Time for a short break to complain about something.  All the countries that we’re visiting are members of the European Union.  That’s a good thing for them.  However, with the exception of Germany and Austria, none of the countries have adopted the Euro for their currency.  We’ve been trying to sort out monopoly money in four different countries with different exchange rates and now we’re just generally confused.  Even Roger’s currency converter is tired. The Euro is so easy; this just seems like stubbornness.  Oops, my American arrogance is showing!  Sorry, little Central and Eastern European countries/economic powerhouses.  Oh, there it goes again.
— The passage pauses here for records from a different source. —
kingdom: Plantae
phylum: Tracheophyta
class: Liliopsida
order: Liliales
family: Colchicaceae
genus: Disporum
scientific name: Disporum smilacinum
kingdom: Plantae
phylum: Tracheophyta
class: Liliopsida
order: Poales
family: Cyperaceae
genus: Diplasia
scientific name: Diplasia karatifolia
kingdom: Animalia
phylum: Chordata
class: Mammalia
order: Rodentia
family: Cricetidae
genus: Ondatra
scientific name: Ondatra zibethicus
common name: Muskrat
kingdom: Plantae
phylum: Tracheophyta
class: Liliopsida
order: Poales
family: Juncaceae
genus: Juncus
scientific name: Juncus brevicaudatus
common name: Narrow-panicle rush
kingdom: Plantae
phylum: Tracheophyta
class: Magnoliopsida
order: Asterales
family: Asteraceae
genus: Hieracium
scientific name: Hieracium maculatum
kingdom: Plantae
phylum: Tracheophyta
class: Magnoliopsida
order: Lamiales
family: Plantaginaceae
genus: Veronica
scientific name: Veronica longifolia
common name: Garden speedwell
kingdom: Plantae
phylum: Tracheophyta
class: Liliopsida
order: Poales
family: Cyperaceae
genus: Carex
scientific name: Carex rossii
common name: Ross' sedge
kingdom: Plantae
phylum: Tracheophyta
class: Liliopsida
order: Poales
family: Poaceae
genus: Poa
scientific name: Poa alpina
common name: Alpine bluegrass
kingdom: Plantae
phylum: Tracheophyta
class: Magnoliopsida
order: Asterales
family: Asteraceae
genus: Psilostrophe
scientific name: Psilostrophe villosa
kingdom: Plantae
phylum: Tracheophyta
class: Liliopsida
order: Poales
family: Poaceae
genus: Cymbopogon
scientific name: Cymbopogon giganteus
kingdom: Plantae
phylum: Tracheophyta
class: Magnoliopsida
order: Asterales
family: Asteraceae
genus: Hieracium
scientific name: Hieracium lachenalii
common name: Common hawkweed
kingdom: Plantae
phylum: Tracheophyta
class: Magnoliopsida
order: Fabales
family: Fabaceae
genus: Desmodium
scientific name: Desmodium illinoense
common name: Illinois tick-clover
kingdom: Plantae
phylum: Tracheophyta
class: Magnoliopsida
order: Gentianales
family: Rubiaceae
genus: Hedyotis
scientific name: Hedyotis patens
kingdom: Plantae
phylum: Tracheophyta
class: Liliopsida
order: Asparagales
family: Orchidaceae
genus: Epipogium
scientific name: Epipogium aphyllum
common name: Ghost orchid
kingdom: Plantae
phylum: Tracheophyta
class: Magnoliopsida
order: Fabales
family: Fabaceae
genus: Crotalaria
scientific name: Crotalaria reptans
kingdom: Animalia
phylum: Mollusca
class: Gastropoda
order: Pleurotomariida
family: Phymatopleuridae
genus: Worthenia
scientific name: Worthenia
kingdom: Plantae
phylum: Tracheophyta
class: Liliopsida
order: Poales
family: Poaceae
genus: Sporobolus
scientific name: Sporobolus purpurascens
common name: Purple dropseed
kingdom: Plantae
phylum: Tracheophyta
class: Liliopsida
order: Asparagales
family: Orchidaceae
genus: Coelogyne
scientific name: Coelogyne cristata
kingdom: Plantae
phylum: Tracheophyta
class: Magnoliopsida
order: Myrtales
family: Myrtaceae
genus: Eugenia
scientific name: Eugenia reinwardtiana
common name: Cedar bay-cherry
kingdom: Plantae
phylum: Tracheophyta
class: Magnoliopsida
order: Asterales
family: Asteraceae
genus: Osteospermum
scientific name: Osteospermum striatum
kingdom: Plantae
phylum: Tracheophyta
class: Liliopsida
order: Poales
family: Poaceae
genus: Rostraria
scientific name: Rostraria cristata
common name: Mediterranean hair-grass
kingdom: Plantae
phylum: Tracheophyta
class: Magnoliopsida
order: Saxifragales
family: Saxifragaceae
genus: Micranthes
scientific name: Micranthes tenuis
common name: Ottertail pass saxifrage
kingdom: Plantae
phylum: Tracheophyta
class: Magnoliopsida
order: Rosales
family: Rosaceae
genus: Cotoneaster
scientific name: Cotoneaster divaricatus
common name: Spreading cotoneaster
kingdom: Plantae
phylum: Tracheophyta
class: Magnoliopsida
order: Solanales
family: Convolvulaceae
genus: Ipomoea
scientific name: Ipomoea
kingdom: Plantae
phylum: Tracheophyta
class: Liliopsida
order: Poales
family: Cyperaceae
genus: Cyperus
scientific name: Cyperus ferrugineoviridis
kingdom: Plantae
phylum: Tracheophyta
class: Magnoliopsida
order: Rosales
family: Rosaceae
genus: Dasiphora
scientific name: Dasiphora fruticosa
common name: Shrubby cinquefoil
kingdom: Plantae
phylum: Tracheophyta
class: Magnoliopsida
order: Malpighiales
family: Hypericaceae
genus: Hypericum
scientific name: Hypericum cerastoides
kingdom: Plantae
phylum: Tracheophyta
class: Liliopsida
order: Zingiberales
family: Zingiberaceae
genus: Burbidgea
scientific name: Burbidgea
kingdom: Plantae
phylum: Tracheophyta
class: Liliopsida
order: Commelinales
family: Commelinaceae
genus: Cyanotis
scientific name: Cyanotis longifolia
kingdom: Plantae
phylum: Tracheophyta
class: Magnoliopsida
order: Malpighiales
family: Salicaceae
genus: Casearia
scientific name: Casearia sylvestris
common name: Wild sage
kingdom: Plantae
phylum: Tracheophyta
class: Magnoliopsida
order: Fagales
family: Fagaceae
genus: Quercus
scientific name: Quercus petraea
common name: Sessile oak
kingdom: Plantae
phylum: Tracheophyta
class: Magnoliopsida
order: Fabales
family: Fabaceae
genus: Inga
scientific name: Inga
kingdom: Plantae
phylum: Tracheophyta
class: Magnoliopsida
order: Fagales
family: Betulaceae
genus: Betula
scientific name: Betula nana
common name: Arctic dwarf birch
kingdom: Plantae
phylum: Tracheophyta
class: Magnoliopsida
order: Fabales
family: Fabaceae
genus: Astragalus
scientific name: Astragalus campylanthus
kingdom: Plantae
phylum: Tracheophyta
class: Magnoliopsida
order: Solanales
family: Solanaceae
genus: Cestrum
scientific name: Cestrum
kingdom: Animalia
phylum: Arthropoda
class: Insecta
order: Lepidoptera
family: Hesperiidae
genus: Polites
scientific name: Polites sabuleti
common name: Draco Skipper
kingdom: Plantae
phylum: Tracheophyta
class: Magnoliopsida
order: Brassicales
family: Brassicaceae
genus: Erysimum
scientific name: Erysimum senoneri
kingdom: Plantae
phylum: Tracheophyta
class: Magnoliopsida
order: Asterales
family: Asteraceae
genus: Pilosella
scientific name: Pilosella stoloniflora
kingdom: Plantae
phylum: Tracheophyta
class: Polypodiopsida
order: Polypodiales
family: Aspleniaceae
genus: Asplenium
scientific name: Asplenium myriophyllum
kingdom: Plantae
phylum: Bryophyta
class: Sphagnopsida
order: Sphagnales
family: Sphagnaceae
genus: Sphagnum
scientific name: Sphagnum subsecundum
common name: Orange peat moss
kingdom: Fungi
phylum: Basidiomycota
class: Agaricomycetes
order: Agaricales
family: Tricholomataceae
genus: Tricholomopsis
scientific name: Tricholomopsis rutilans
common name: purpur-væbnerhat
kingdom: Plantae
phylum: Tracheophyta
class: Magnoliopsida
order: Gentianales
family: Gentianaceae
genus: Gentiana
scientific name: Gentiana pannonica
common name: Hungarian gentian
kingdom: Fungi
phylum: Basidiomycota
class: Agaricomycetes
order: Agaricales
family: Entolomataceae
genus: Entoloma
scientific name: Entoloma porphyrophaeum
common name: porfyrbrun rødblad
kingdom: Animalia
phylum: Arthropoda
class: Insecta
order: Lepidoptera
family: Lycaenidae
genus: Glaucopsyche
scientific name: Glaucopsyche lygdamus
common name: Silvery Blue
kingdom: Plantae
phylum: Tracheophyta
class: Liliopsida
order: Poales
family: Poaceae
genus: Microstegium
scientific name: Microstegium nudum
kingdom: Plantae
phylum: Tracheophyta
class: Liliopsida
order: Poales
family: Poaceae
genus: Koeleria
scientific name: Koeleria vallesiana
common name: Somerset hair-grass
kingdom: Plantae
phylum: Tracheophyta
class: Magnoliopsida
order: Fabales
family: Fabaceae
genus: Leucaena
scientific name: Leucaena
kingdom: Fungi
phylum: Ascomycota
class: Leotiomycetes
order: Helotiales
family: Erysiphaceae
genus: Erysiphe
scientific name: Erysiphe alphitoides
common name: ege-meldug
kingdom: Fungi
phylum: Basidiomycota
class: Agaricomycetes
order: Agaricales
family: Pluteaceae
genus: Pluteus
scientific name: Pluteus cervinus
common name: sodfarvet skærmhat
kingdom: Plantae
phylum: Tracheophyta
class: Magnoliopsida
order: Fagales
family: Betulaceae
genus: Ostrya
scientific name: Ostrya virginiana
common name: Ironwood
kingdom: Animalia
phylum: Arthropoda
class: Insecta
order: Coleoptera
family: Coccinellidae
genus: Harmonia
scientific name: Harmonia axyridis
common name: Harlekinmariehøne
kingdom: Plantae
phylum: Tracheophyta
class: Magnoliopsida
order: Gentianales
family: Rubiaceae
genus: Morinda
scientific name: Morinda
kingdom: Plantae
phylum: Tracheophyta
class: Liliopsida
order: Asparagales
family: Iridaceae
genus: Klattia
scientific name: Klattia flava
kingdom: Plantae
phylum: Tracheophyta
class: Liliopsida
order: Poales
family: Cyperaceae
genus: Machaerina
One final note:  Polish television.  We turned on the TV late last night and found an American movie playing.  This was quite exciting because, aside from Star Trek in Berlin, the only ‘media’ English we’ve heard for weeks now has been BBC World News or CNN news.  Very tiring and repetitive, if you’re looking for a mindless break.  So we tucked ourselves into our little Polish beds

Luxury Polish hotel room

Luxury Polish hotel room

(Polish hotels tickle me… picture staying at your elderly aunt’s house – the one who hasn’t bought furniture since the depression.  Even the lamps (and their luminance) are original.  And dealing with anything other than single beds is too much trouble for Polish hotels.  You can either have a room with ‘single, single beds’ or a room with ‘two single beds pushed together’ as a ‘pretend’ double) to watch. And laugh.   The movie was dubbed into Polish (good for the Polish – although it meant we couldn’t understand a word). However, the dubbing was done by only one actor – in this case, a male.  We watched Kate Winslet and Vanessa Redgrave perform emotional scenes in their one, husky male voice.  It was perfect!

Rynak Glowny square in central Krakow

Rynak Glowny square in central Krakow

Cloth Hall, the historic center of the town square, was a medieval market.  Now it sells mostly handcrafted souveniers

Cloth Hall, the historic center of the town square, was a medieval market. Now it sells mostly handcrafted souveniers

17th century costumes and cell phones.  A curious mix.

17th century costumes and cell phones. A curious mix.

Courageous knight and his unicorn prepared for battle with Smok

Courageous knight and his unicorn prepared for battle with Smok

Wawel Castle, site of all Polish coronations.  Also the lair of Smok.

Wawel Castle, site of all Polish coronations. Also the lair of Smok.